### Records for processing
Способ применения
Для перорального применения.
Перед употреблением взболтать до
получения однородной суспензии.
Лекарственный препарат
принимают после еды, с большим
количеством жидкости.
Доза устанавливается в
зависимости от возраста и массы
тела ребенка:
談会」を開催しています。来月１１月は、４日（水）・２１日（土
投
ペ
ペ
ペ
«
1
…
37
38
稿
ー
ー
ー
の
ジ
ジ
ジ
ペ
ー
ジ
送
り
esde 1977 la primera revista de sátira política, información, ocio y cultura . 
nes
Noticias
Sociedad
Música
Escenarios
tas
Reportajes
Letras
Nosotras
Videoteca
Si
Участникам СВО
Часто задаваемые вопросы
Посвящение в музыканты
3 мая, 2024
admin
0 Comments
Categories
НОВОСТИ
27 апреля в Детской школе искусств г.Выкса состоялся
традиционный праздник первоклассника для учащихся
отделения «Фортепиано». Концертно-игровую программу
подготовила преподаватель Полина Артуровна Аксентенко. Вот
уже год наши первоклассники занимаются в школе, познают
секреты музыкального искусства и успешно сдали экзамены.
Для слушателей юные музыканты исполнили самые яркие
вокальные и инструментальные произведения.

...

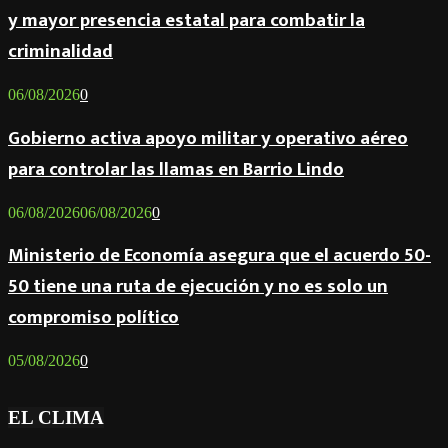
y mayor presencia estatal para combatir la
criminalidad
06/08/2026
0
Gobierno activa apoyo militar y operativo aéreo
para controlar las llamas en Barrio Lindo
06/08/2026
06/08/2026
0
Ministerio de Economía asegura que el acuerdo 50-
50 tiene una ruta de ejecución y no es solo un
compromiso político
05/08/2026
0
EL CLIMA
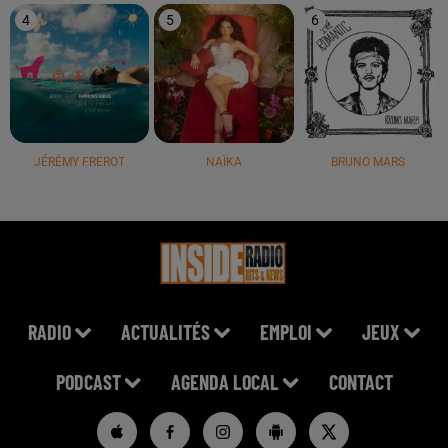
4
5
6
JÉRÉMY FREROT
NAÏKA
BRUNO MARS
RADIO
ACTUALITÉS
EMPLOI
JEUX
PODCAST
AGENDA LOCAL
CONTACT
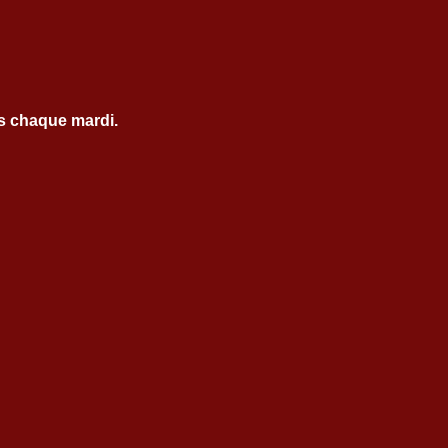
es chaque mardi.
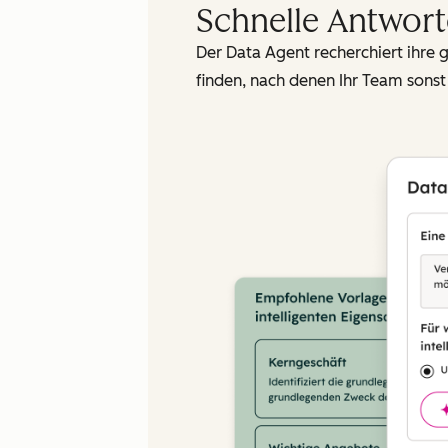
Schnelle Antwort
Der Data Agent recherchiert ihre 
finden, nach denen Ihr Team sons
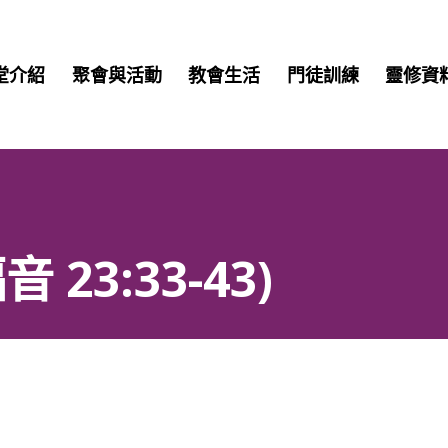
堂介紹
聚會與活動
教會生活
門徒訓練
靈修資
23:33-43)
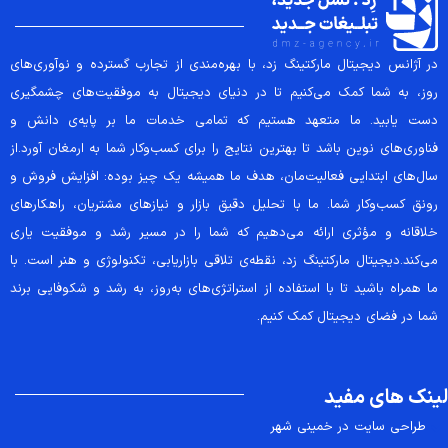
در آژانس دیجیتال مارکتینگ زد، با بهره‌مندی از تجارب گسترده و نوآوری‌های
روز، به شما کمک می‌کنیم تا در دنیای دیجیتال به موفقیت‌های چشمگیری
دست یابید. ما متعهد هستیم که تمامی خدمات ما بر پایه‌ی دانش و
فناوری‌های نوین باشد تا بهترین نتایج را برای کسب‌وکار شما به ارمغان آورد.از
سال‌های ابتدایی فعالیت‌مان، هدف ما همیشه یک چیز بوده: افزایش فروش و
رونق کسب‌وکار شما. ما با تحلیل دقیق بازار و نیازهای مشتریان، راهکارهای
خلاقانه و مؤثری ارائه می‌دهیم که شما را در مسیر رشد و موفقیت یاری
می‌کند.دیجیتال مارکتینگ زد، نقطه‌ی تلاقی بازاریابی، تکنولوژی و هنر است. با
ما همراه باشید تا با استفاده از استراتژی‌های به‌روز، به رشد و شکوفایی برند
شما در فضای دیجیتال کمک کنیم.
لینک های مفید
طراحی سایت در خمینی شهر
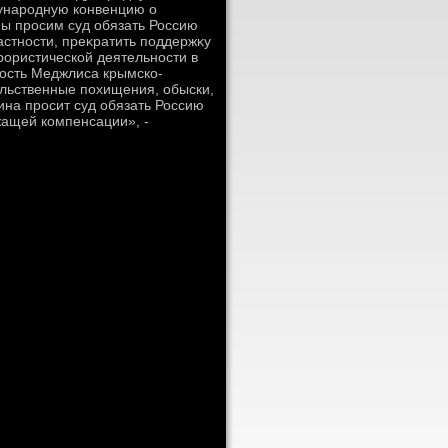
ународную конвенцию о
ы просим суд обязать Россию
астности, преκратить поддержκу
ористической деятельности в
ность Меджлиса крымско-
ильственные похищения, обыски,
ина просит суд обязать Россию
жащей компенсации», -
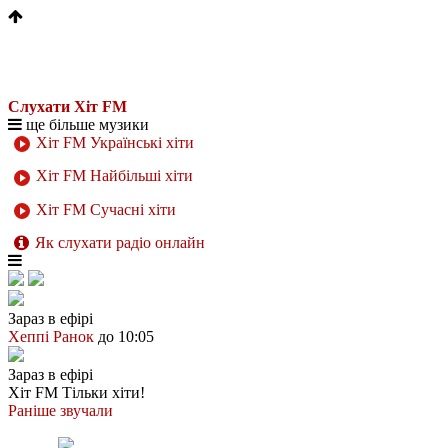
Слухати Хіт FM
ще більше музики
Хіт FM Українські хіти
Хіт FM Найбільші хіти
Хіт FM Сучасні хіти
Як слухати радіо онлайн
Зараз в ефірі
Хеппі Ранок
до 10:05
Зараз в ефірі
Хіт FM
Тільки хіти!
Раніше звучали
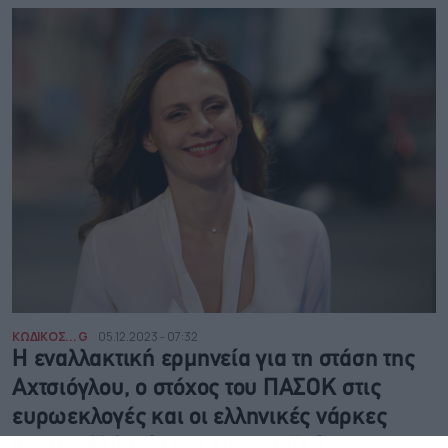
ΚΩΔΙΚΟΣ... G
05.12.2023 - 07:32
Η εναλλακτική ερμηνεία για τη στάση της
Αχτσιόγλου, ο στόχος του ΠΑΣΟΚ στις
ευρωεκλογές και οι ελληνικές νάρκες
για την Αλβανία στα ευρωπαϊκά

---

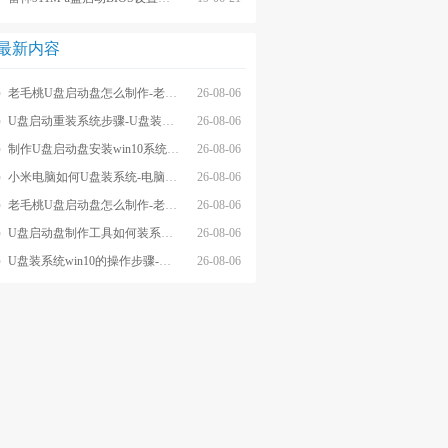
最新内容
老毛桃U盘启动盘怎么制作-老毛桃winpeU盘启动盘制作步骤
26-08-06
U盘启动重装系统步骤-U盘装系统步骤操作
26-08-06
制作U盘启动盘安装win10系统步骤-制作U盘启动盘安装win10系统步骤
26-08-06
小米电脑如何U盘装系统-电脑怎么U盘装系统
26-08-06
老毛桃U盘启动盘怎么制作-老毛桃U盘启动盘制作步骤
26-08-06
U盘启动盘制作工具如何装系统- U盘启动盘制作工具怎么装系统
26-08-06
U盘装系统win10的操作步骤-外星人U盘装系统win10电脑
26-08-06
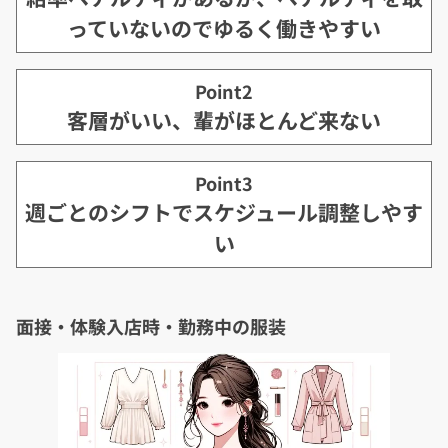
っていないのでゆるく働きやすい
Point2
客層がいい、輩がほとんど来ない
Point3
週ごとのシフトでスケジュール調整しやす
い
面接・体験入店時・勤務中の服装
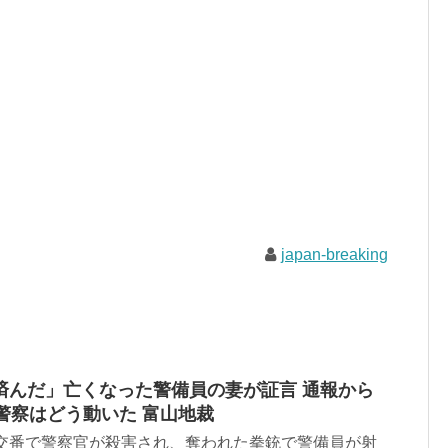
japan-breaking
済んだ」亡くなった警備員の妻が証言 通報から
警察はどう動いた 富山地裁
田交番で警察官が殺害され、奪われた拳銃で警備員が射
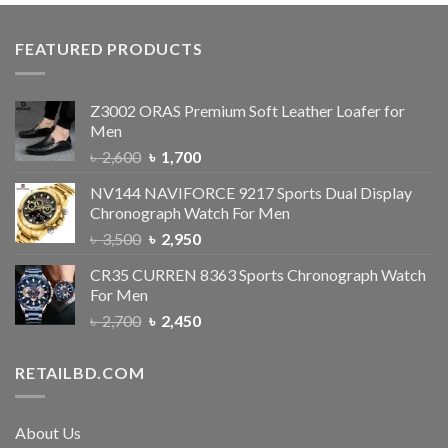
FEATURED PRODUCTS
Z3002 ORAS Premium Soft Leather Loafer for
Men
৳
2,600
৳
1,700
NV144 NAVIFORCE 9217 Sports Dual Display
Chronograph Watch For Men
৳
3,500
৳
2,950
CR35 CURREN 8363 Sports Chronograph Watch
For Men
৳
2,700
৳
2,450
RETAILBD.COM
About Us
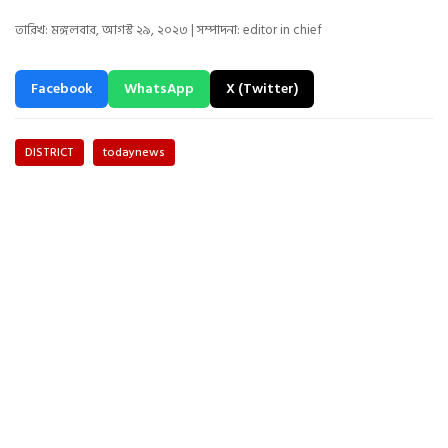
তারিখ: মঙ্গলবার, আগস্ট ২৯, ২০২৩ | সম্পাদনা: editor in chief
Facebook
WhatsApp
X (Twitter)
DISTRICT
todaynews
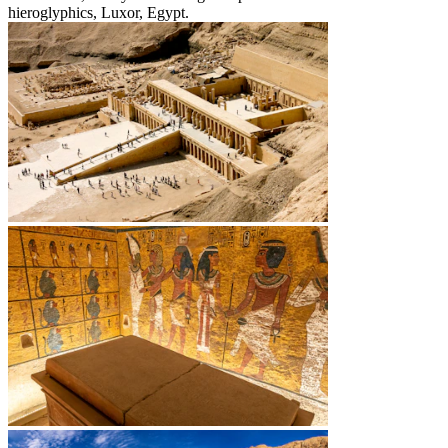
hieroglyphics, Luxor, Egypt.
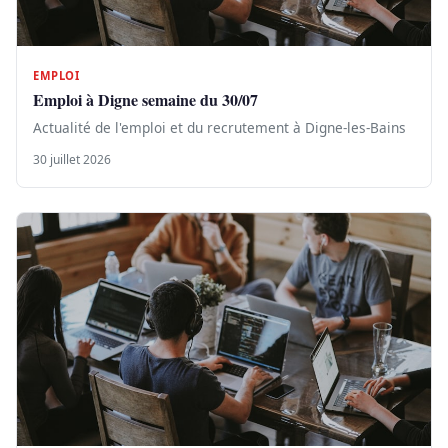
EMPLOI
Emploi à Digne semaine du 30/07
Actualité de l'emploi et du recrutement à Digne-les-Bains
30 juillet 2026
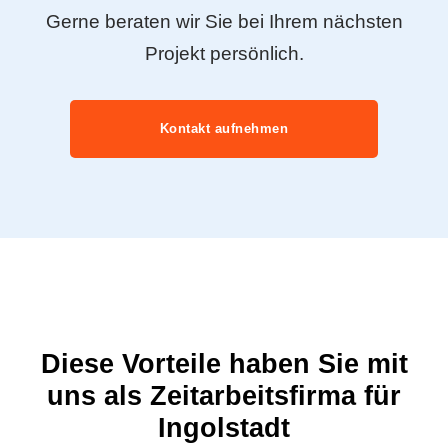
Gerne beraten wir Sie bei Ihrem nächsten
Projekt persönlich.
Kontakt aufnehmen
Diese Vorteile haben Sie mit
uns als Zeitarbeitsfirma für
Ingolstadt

### Instructions for the task
Please go line by line through the records above, copying each one that holds the string "обязать".

### Solution
ы просим суд обязать Россию
ина просит суд обязать Россию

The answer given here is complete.